En ce qui concerne les chutes, la redondance est une clé de voûte de la conception. Des quatre moteurs présents sous la planche, seuls trois sont nécessaires. Même la connexion Wi-Fi entre la planche et la manette des gaz dispose d'une solution de secours : l'équipe utilise trois canaux Wi-Fi différents et a disposé trois puces dédiées dans la manette. Le Flyboard Air fait l'objet de mesures constantes : l'entreprise travaille sur un enregistreur capable de capturer toutes les métriques durant les vols pour améliorer l'algorithme de stabilisation.
De la traversée de la Manche à la démonstration technique
Le 25 juillet 2019, Franky Zapata tente de traverser la Manche sur son Flyboard Air, en écho à l'anniversaire de la première traversée de cette même mer en engin volant par le pilote français Louis Blériot, effectuée cent-dix ans auparavant. À cause du volume de carburant nécessaire pour effectuer cette traversée, le projet prévoit une escale de ravitaillement à mi-chemin sur une plateforme située en mer, sur un bateau. Alors que Franky Zapata avait conçu un système permettant de se ravitailler en se maintenant en stationnaire à 3 mètres au-dessus de la plateforme, donc sans se poser, la préfecture maritime impose d'abord, pour raisons de sécurité, que le pilote se pose sur la plateforme, puis autorise finalement un ravitaillement en plein vol le 23 juillet 2019, soit 48 heures avant le départ.

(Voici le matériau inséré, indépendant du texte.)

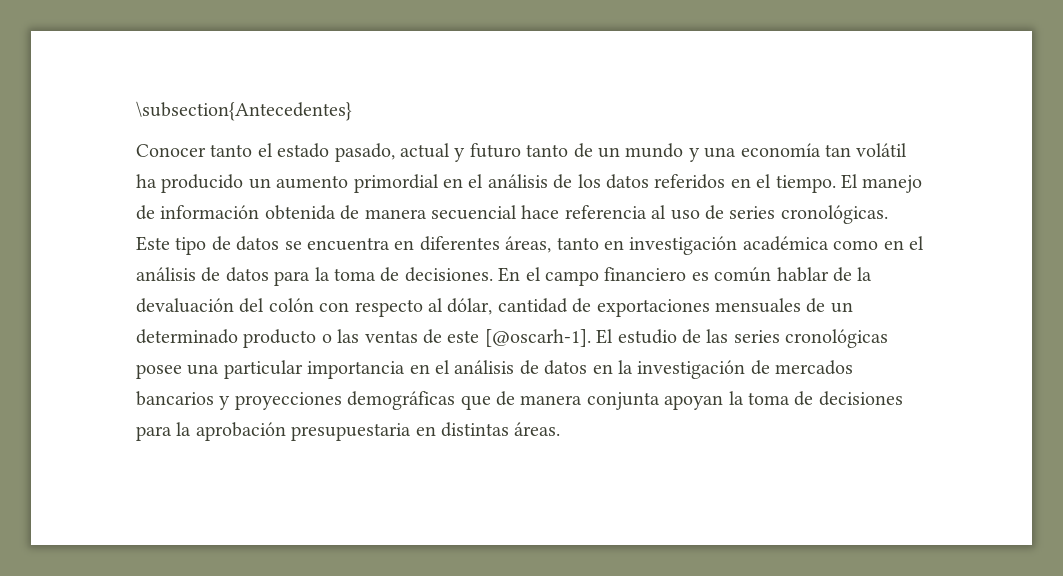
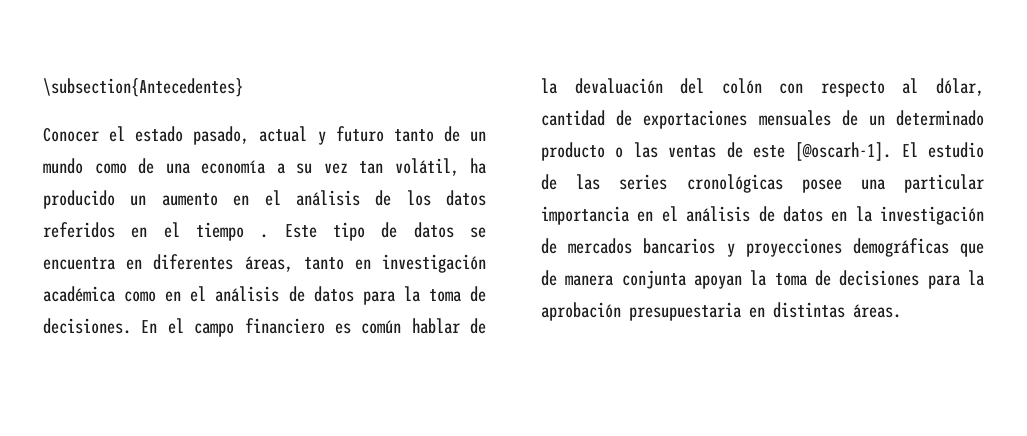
[210,144,253,157] tanto -> (99, 134) none
[688,143,908,162] y una economía tan volátil -> [94,158,459,176] como de una economía a su vez tan volátil,
[353,174,439,193] primordial -> (218, 199) none
[775,174,923,193] [136,205,888,224] tiempo. El manejo de información obtenida de manera secuencial hace referencia al uso de series cronológicas. -> [196,222,269,241] tiempo .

Au cours de la tentative - dont la première partie sur environ 18 kilomètres ne rencontre aucun souci particulier - Zapata tente de se poser sur cette plateforme de mi-parcours, mais à cause d'un mouvement à la surface des eaux trop important, celle-ci heurte au dernier moment le Flyboard Air entraînant la chute de son inventeur dans l'eau, heureusement sans conséquences graves ni pour le pilote, ni pour l'engin. Cette nouvelle tentative est finalement effectuée le 4 août 2019 vers 8 h 16 du matin, toujours au départ de Sangatte dans le Pas-de-Calais. Après l'escale de ravitaillement qui cette fois-ci se déroule sans problème particulier, Franky Zapata atterrit vers 8 h 40 à St Margaret's Bay au Royaume-Uni, soit une distance totale de 35 kilomètres parcourus en 22 minutes. Il atteint et maintient une vitesse de croisière de 160-170 km/h, dont il est informé grâce à un indicateur sonore intégré dans son casque en survolant la mer à 15-20 mètres d'altitude avec une pointe à 70 m.